Smaller sets, focused on specific story purposes, are much easier for the AI to use effectively.
Actors are defined by their names, costumes, and voice. I made a tool (below) to modify names, the base geometry, accessories, and to change voice settings. The tool made building out the cast go quickly. And a single “Actor” which could configure itself to “wear” any costume greatly simplifies the implementation.
Actors use a mix of canned and procedural animations. An animation state machine sequences individual animations for smooth motion when an actor goes from sitting to standing, typing to not typing, and so on.
A gaze system tracks interesting things in the vicinity of each actor, and generates the head motion to look at them. When actors are speaking, a wagging motion is applied to their head. The wagging is stupid simple – the louder their audio is at a specific moment, the more their head moves. But it’s effective!

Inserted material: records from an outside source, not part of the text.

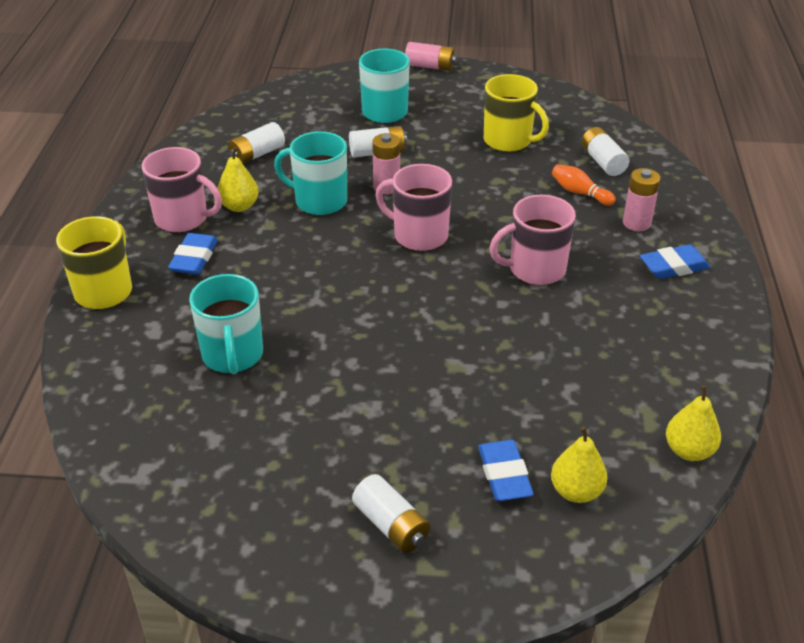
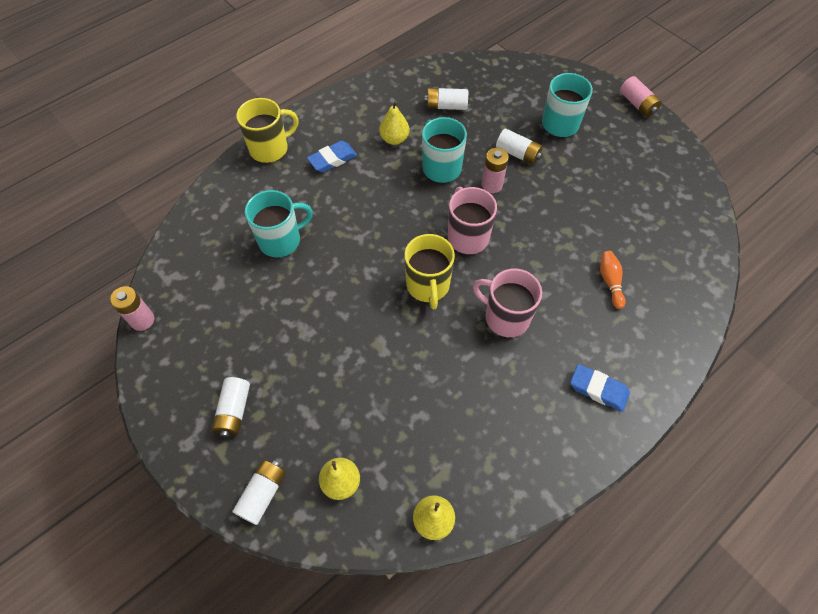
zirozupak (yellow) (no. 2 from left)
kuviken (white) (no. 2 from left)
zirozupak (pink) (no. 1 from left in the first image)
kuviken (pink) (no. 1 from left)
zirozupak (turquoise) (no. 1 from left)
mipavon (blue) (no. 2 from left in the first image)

Early versions of the gaze system didn’t know if points of interest were in the same set as the actor. An actor speaking in a far away set caused other actors to look in seemingly random directions as they turned their head towards it. Once the system understood what region went with what set (the green box below), it became possible to ignore distant actors and get sensible behavior.
All of these behaviors, as well as pathfinding, are coordinated by an overall behavioral state machine.
Sets are built by kitbashing (ie, smashing together lots of small pieces from other models). The current sets came together pretty quickly, in a few hours of focused work.
Other ingredients are necessary, though:
- Markers for where actors can sit/stand. These appear as yellow balls with names above them.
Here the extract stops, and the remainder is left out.